A month after the accident, Phillips gives up the walker. He moves awkwardly, stiffly, jerking like a marionette. Against the doctor’s advice, he’s “fighting to get back [to work] because I don’t have any money. I’m on disability but my checks haven’t come.”

Friends arrive bearing shoes -- he never got his diesel-soaked belongings from the hospital. He loves the shoes, perfect for skateboarding, which is how he used to get to work. They bring a stack of videos too. “Movie charity,” he says.

He keeps busy playing his guitar, painting, worrying about next month’s rent.

Five weeks after the accident, his disability check comes. They can pay January rent. The car insurance check is in the mail. No more small cars for her. They buy a used Jeep.

“I feel safer,” Fay says. “I’m higher up. I have better visibility.” She ups her car insurance coverage, expecting a huge increase. Surprise. The bill gets smaller. But she still fears driving on the freeway.

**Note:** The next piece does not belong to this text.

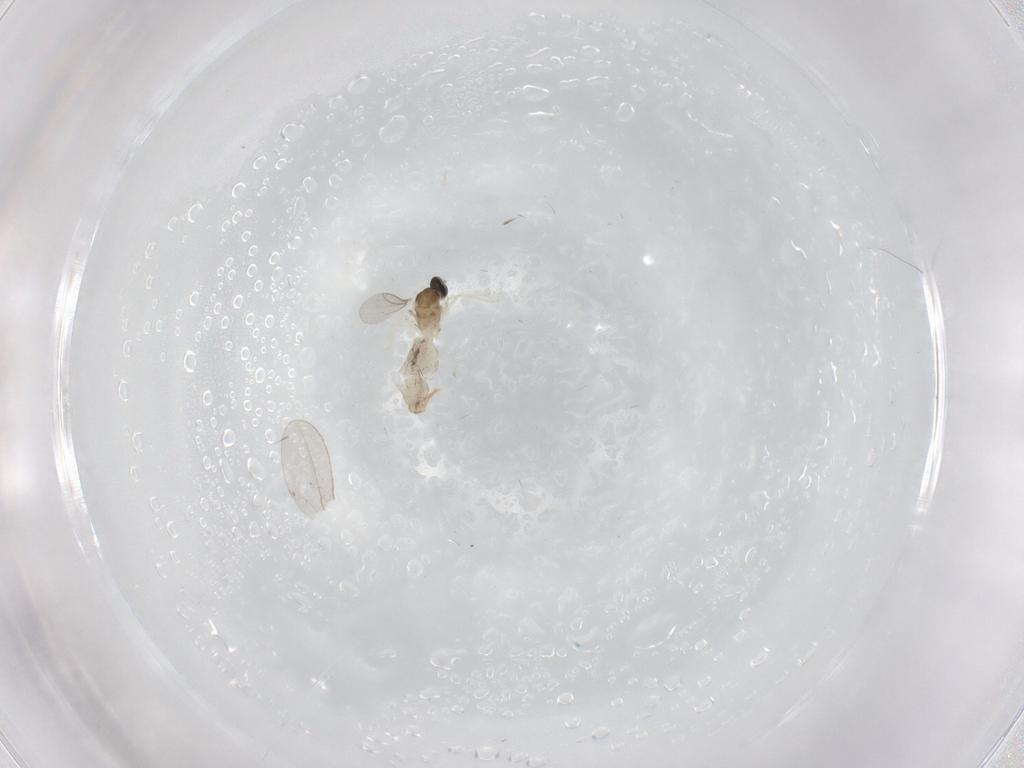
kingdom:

Six weeks since the collision, the pain is getting better, the tears less frequent. No house guests are scheduled to come for the holidays. A little Christmas tree lights up their house. Today, more than seven weeks after the crash, CHP investigators continue to reconstruct the pile-up. They do not know what set off the chain reaction that crushed cars, shattered bones and jolted the lives of more than 200 drivers and their passengers, including one young couple’s. Bam.